Two American astronauts aboard the space station will carry out the first all-woman spacewalk on 29 March if all goes to plan.
NASA’s Anne McClain and Christine Koch will head out for on the historic spacewalk to . It is made doubly significant by bringing an inspiring close to Women’s History Month in March.
“It was not orchestrated to be this way,” NASA spokeswoman Stephanie Schierholz said in a statement .
“These spacewalks were originally scheduled to take place in the fall — they are to upgrade batteries on the space station.”
While McClain has been on the space station for several weeks now on the current mission, Expedition 58, Koch will arrive at the space station on 14 March (Pi day!) on the next, Expedition 59.
The all-women spacewalk will be the second in three excursions from the station planned for the upcoming Expedition 59 crew. Both the astronauts, McClain and Koch, were members of NASA’s 2013 astronaut class, half of which was made up of women.
The lead members of the spacewalk’s mission control team back on the ground — Mary Lawrence will serve as lead flight director, and Jackie Kagey as the lead spacewalk flight controller — also happen to be women! One of the mission’s flight controllers took to Twitter to express her excitement.

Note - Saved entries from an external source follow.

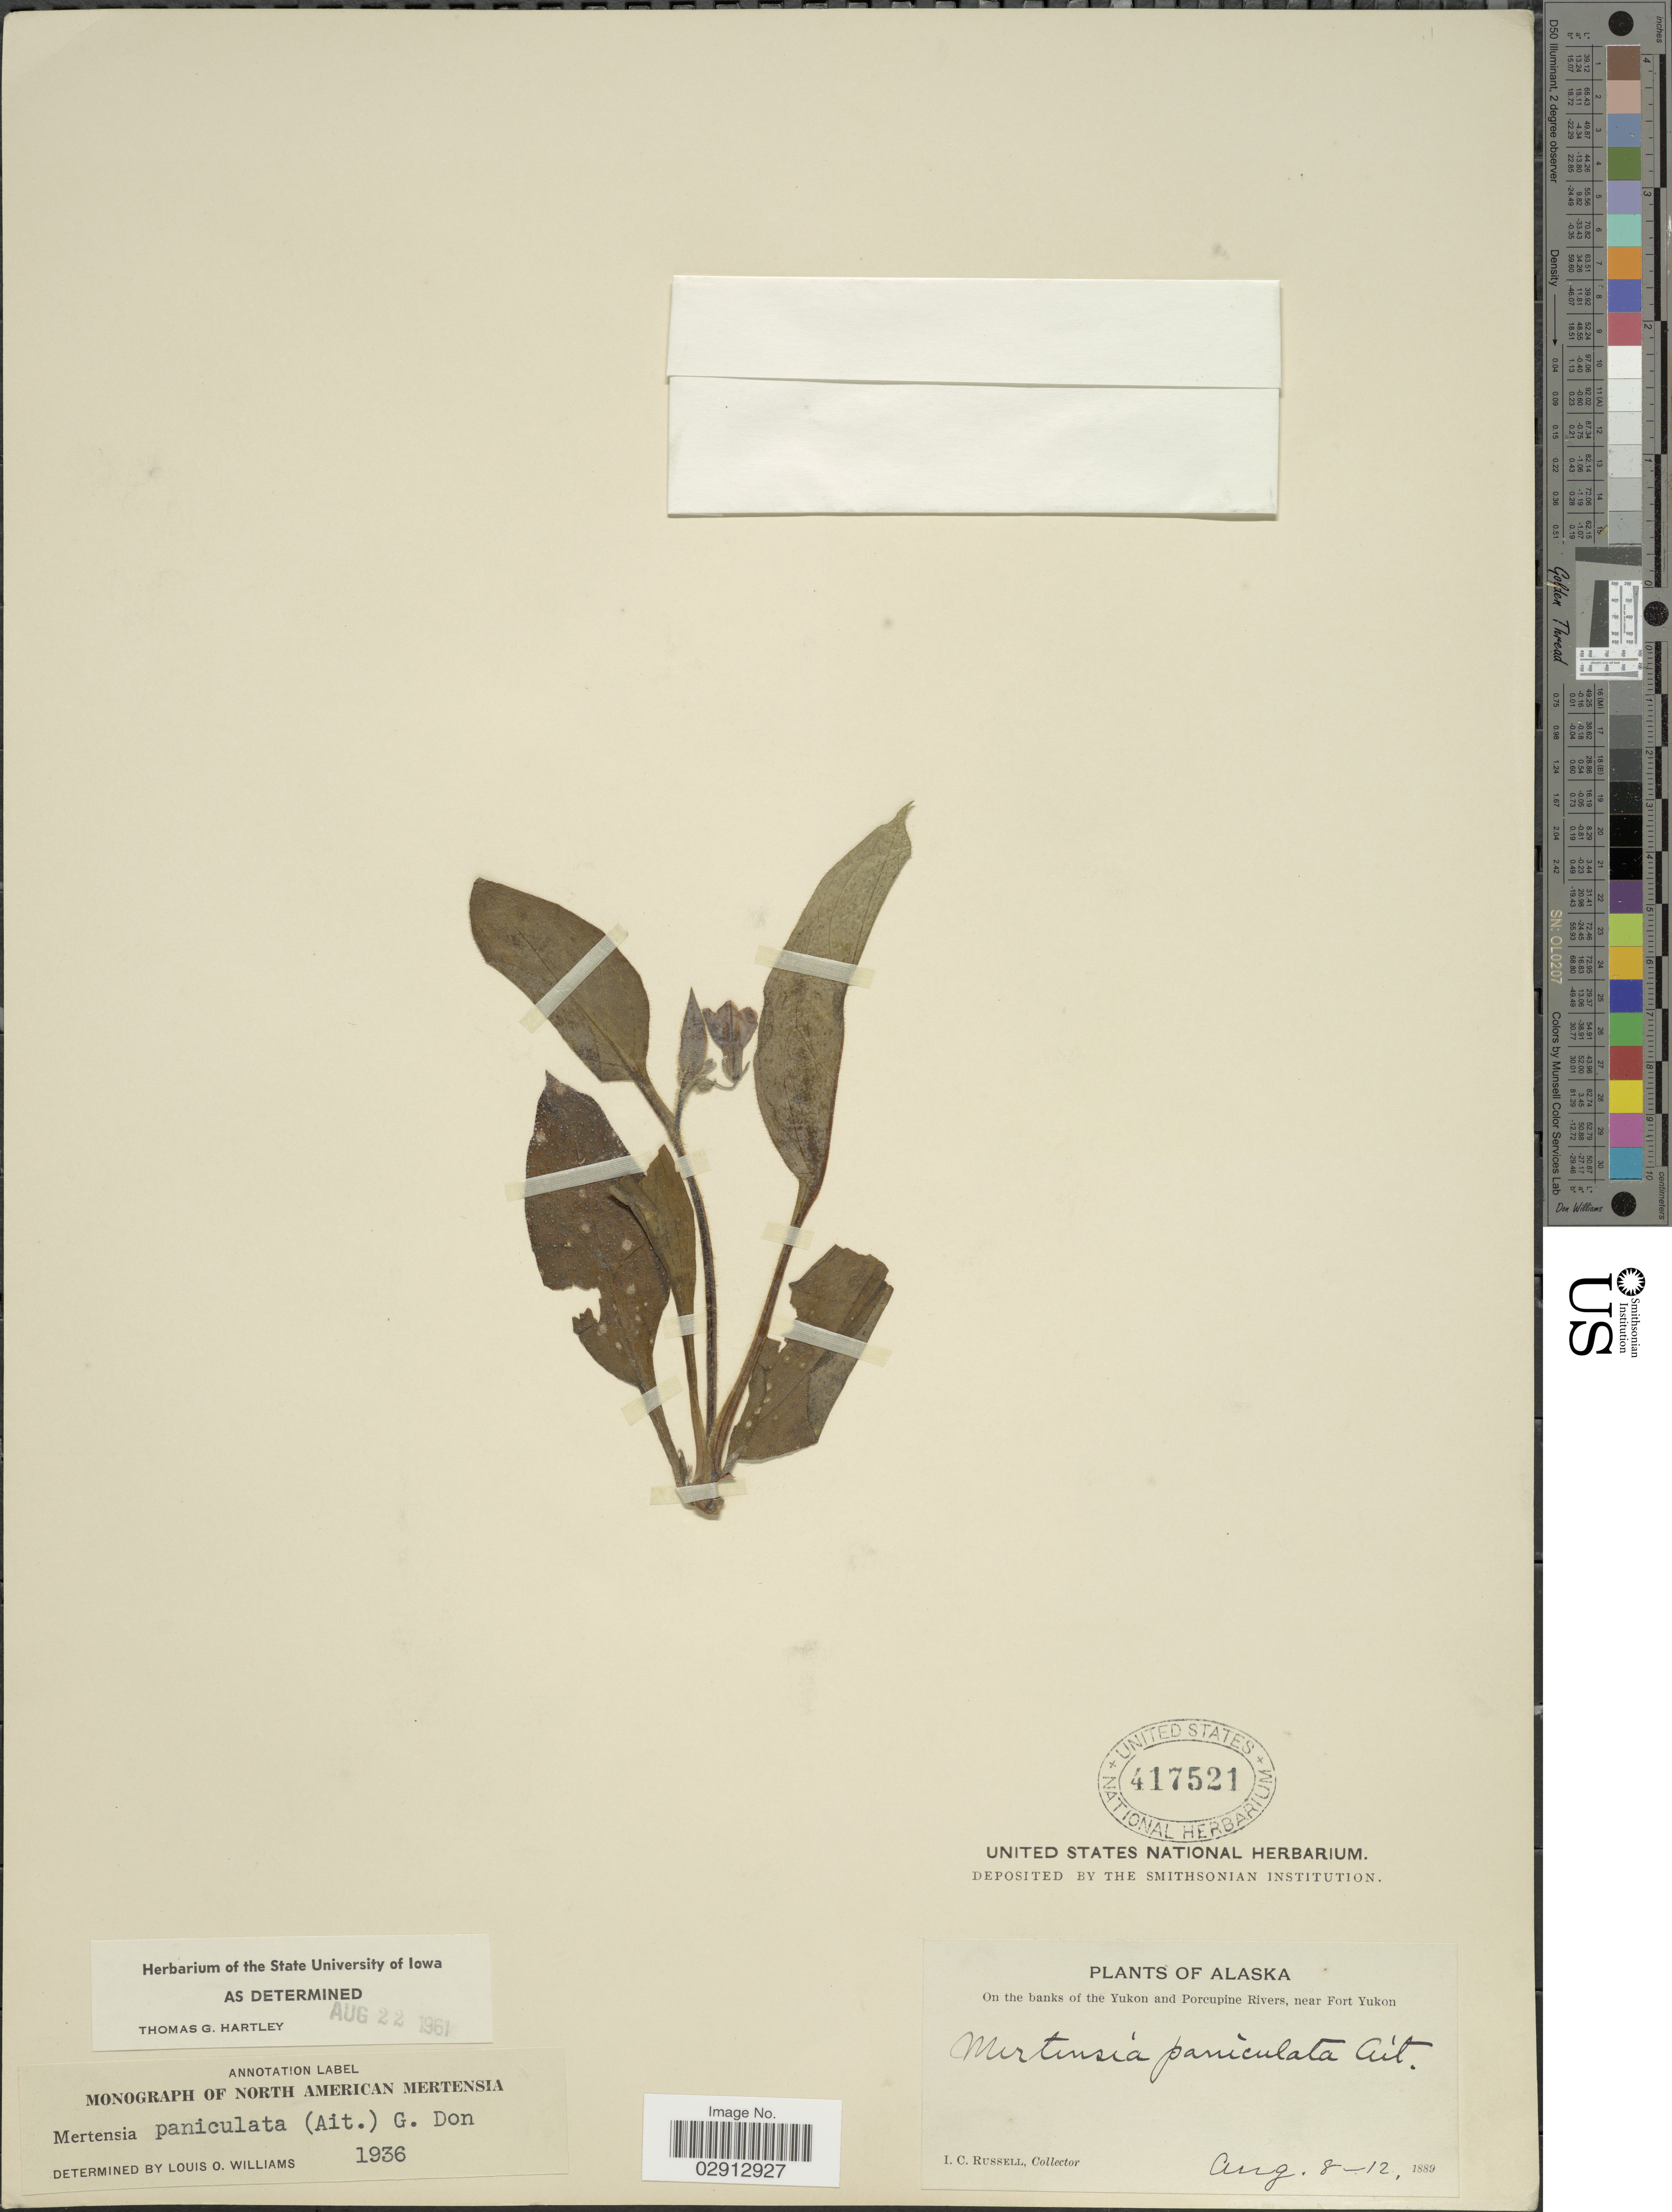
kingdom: Plantae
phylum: Tracheophyta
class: Magnoliopsida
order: Boraginales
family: Boraginaceae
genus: Mertensia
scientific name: Mertensia paniculata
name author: (Aiton) G. Don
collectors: I. C. Russell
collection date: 1889-08-08/1889-08-12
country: United States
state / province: Alaska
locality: On the banks of the Yukon and Porcupine Rivers, near Fort Yukon.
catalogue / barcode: US 417521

I just found out that I’ll be on console providing support for the FIRST ALL FEMALE SPACEWALK with @AstroAnnimal and @Astro_Christina and I can not contain my excitement!!!! #WomenInSTEM #WomenInEngineering #WomenInSpace
— Kristen Facciol (@kfacciol) March 1, 2019
McClain is currently aboard the ISS, to which the SpaceX Dragon recently docked, bringing an adorable fourth team member to join the Expedition 58 crew: an adorable Earth plush toy that doubles as a zero-gravity indicator.
Yes buddy, that’s your Mother Earth. Isn’t she beautiful? pic.twitter.com/qY6KDbAIwb
— Anne McClain (@AstroAnnimal) March 4, 2019
Koch is an electrical engineer who will make her space flight debut with Expedition 59, NASA said in a statement. Asked about the importance of her upcoming spacewalk with McClain, she said, “It is a unique opportunity, and I hope that I’m able to inspire folks that might be watching.”
Spacewalks are carried out for any of many reasons including work outside a spacecraft, science experiments or taking new equipment out for a spin, NASA says. Astronauts also fix satellites or spacecrafts already in space during spacewalks, making it unnecessary (not to mention, a lot easier) than returning them to Earth for repairs.
The spacewalk on 29 March is expected to last roughly 7 hours, NASA announced on its website, and will be streamed live for viewers worldwide.